Our proof of concept had a simple goal: investigate feasibility of allowing content to be managed as HTML or markdown, ideally converted between the two, and stored in Domino.
Typically, content is entered in one or the other. Markdown is a nice flexible approach for quick editing with basic semantic formatting, and it opens up some interesting opportunities for consumption. There are also some options available in markdown that are not easily available in HTML like note blocks. But I’m conscious that expecting users from Marketing or HR, for example, to enter content as markdown is not realistic. Converting between markdown and HTML and vice versa would solve this problem and is analogous to the low-code / pro-code round-tripping approach that has been discussed for Domino’s low–code vision.
We built the API layer on top of Project Keep. The challenge we had was, if we were to send this content alongside other fields, how do we determine the data type that should be stored?
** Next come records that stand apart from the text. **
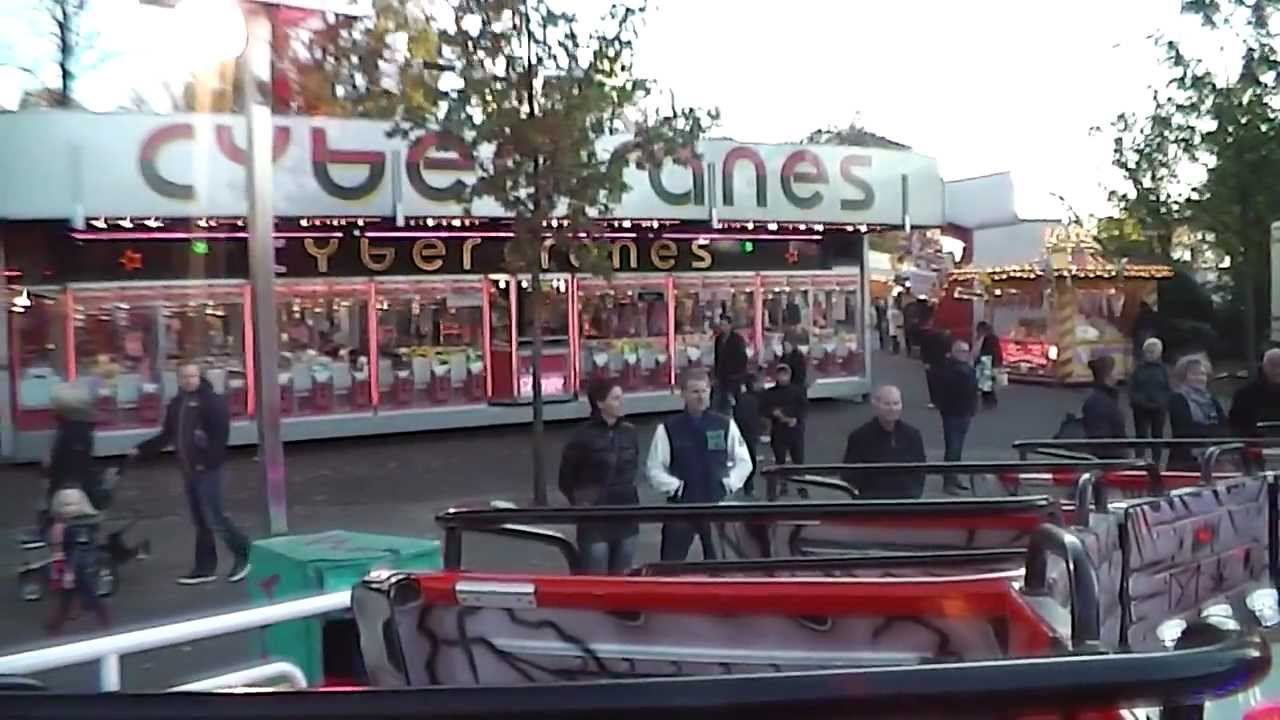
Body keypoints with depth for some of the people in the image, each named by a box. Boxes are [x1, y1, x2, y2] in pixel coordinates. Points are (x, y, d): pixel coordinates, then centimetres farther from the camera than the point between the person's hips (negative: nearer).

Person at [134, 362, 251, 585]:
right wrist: (142, 449, 16)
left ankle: (243, 554, 10)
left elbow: (221, 433, -18)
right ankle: (204, 568, 18)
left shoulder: (212, 401, -11)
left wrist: (210, 459, -24)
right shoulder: (176, 404, 12)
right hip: (189, 469, 7)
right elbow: (167, 435, 20)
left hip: (208, 468, -7)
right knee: (200, 521, 11)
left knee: (214, 518, -7)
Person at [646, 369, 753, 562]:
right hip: (680, 506, -2)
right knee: (671, 564, 1)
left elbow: (744, 461, 7)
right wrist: (675, 488, -11)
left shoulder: (725, 425, -1)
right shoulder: (668, 429, -6)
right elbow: (654, 468, -2)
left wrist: (728, 484, -4)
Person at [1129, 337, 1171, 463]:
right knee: (1140, 436, 0)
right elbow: (1132, 389, 2)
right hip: (1141, 409, 0)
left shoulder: (1163, 370, 4)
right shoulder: (1138, 370, 4)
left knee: (1157, 436, 8)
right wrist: (1139, 401, -13)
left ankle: (1156, 462, 15)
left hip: (1159, 408, 0)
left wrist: (1162, 403, -12)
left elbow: (1168, 390, 2)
In Keep and in Domino HTTP, attachments are already uploaded and retrieved as separate REST calls to accessing field data. So, we took the same approach here. The flow, at this point, would be to create the document with one call, then upload attachments or images as a separate call, then uploading or retrieving formatted content with Content-Type as “text/html” or “text/markdown.” Could that change? Of course.
In terms of technology, Keep is Java and in Java the standard library for HTML manipulation is JSoup, the standard library for markdown conversion is flexmark.
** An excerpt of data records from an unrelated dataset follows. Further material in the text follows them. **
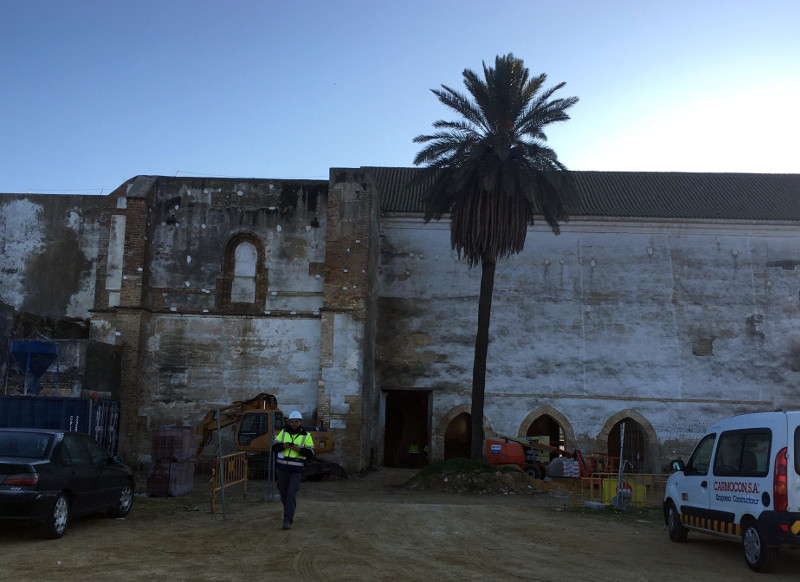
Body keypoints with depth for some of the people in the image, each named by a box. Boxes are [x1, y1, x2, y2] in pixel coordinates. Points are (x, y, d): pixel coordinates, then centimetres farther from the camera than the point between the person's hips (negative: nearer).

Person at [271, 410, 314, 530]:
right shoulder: (283, 433, 3)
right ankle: (290, 513, 39)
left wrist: (299, 449, -24)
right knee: (284, 493, 13)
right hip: (281, 468, 3)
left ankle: (287, 521, -9)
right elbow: (274, 448, 1)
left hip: (296, 470, -3)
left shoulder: (306, 436, -3)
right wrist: (283, 446, -20)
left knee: (291, 495, -12)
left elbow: (310, 453, -6)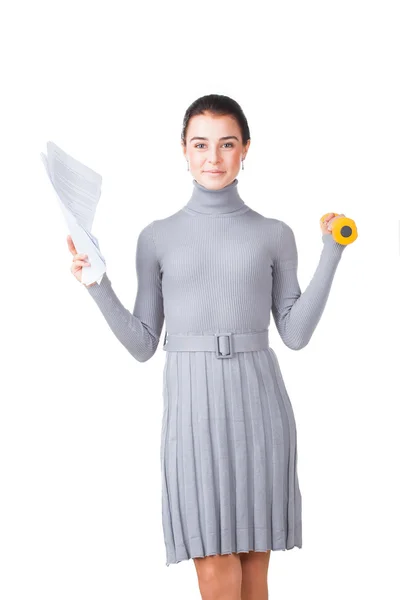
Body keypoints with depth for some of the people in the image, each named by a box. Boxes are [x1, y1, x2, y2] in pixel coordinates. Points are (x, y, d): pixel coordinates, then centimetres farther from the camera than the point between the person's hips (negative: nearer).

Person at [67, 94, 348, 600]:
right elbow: (143, 344, 8)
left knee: (253, 558, 4)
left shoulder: (273, 235, 8)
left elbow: (295, 333, 5)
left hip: (257, 401, 1)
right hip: (192, 403, -1)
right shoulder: (157, 237, 7)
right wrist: (97, 287, -3)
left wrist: (330, 254, 1)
The benefit of keeping this manipulation between the two output types on the server is that clients just need to speak HTML or markdown. Different flavours of markdown may prove a challenge in the future, but that’s for the future. For app developers, you bring your own editor, we provide consistent conversion. Handling it on the server also allows a phase for cleaning the HTML. I am particularly keen to ensure we retain this as it opens up a number of potential innovative opportunities which I’m not ready to discuss at this time.
Admittedly, it may be trying to solve a problem no one has. But R&D is about thinking about a problem differently and coming up with a solution not suggested before. It’s about being Icarus, daring to fly higher but willing to fall.
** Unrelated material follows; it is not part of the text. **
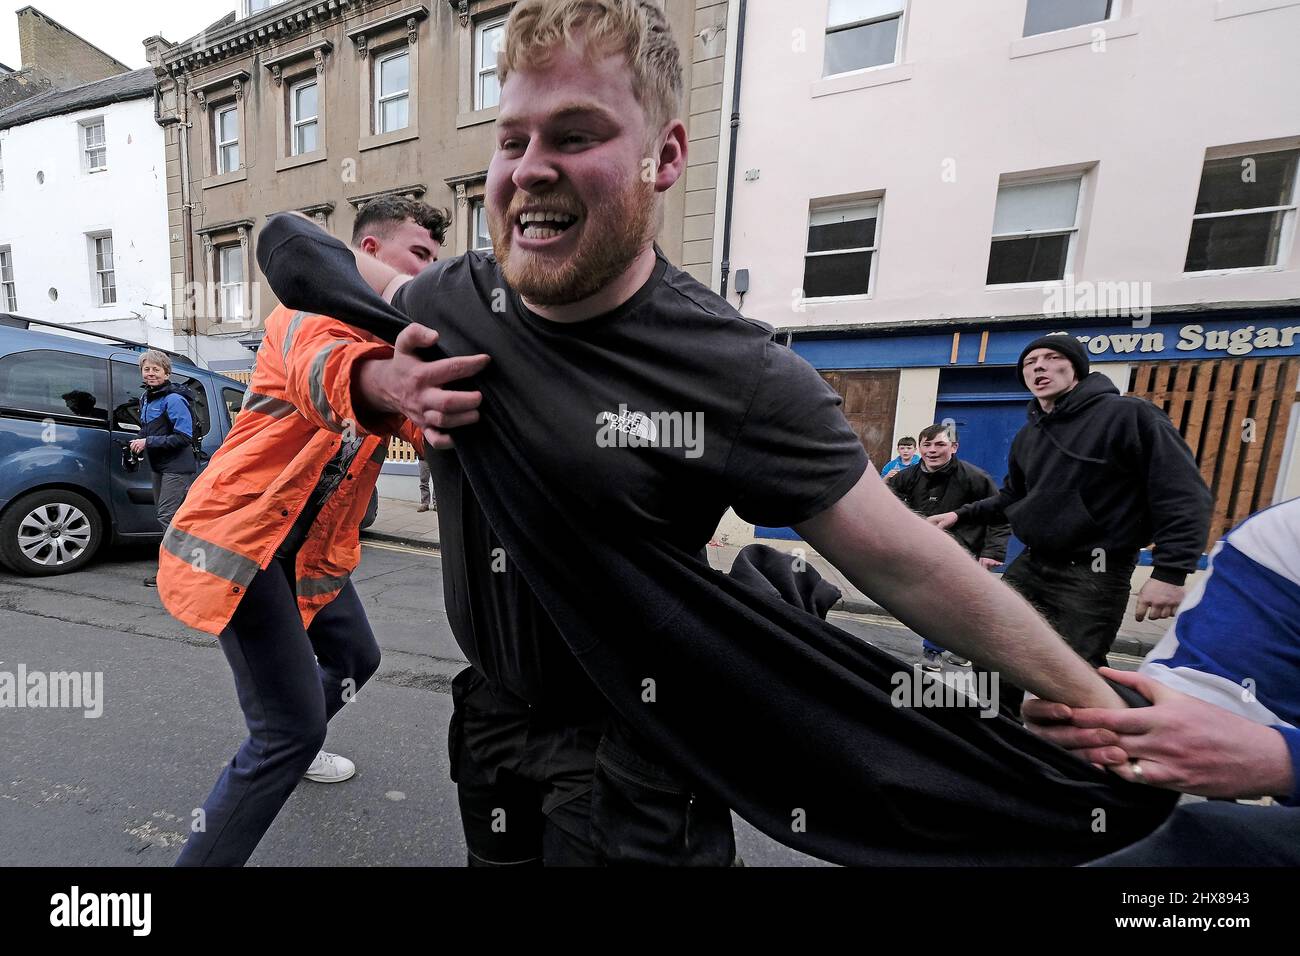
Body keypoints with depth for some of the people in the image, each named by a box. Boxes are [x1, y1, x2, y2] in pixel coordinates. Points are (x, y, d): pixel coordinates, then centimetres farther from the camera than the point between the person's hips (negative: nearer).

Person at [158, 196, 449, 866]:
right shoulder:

I think we achieved what we set out to do, with a demo that went from mobile, to web, to an idea of what Nomad could handle with appropriate editors on top of the raw HTML / markdown, back to the web and back to mobile. It’s certainly not complete and work on Notes Client / Nomad would be required. And, as I said, it doesn’t cover all scenarios. But it demonstrates getting formatted content into and out of Domino without the peculiarities of Notes Rich Text, using something more universal. That opens up a new way for migrating formatted content from non-Domino databases into an NSF, so appealing to non-traditional audiences. And as Jason showed at the end of the session, thinking beyond Notes Rich Text for formatted content is a requirement for non-traditional clients and transfer formats, like EWS.